Copy out each line in the listing below where the word "library" appears.

EXTRACTED DATA section start

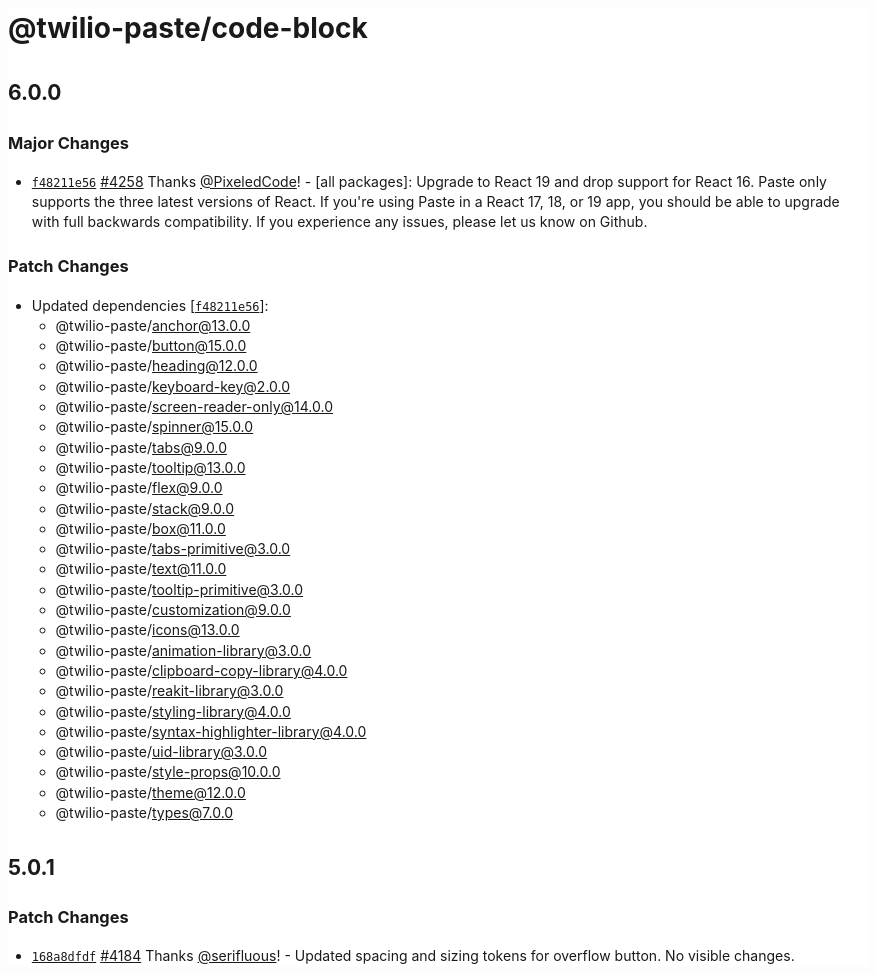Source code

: # @twilio-paste/code-block

## 6.0.0

### Major Changes

- [`f48211e56`](https://github.com/twilio-labs/paste/commit/f48211e5681a0c7afc5055842fe98273174fde2a) [#4258](https://github.com/twilio-labs/paste/pull/4258) Thanks [@PixeledCode](https://github.com/PixeledCode)! - [all packages]: Upgrade to React 19 and drop support for React 16. Paste only supports the three latest versions of React. If you're using Paste in a React 17, 18, or 19 app, you should be able to upgrade with full backwards compatibility. If you experience any issues, please let us know on Github.

### Patch Changes

- Updated dependencies [[`f48211e56`](https://github.com/twilio-labs/paste/commit/f48211e5681a0c7afc5055842fe98273174fde2a)]:
  - @twilio-paste/anchor@13.0.0
  - @twilio-paste/button@15.0.0
  - @twilio-paste/heading@12.0.0
  - @twilio-paste/keyboard-key@2.0.0
  - @twilio-paste/screen-reader-only@14.0.0
  - @twilio-paste/spinner@15.0.0
  - @twilio-paste/tabs@9.0.0
  - @twilio-paste/tooltip@13.0.0
  - @twilio-paste/flex@9.0.0
  - @twilio-paste/stack@9.0.0
  - @twilio-paste/box@11.0.0
  - @twilio-paste/tabs-primitive@3.0.0
  - @twilio-paste/text@11.0.0
  - @twilio-paste/tooltip-primitive@3.0.0
  - @twilio-paste/customization@9.0.0
  - @twilio-paste/icons@13.0.0
  - @twilio-paste/animation-library@3.0.0
  - @twilio-paste/clipboard-copy-library@4.0.0
  - @twilio-paste/reakit-library@3.0.0
  - @twilio-paste/styling-library@4.0.0
  - @twilio-paste/syntax-highlighter-library@4.0.0
  - @twilio-paste/uid-library@3.0.0
  - @twilio-paste/style-props@10.0.0
  - @twilio-paste/theme@12.0.0
  - @twilio-paste/types@7.0.0

## 5.0.1

### Patch Changes

- [`168a8dfdf`](https://github.com/twilio-labs/paste/commit/168a8dfdf8bda1d5e7f9c66d2d50c3e649095024) [#4184](https://github.com/twilio-labs/paste/pull/4184) Thanks [@serifluous](https://github.com/serifluous)! - Updated spacing and sizing tokens for overflow button. No visible changes.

EXTRACTED DATA section end

### ANSWER TO THIS PROBLEM
  - @twilio-paste/animation-library@3.0.0
  - @twilio-paste/clipboard-copy-library@4.0.0
  - @twilio-paste/reakit-library@3.0.0
  - @twilio-paste/styling-library@4.0.0
  - @twilio-paste/syntax-highlighter-library@4.0.0
  - @twilio-paste/uid-library@3.0.0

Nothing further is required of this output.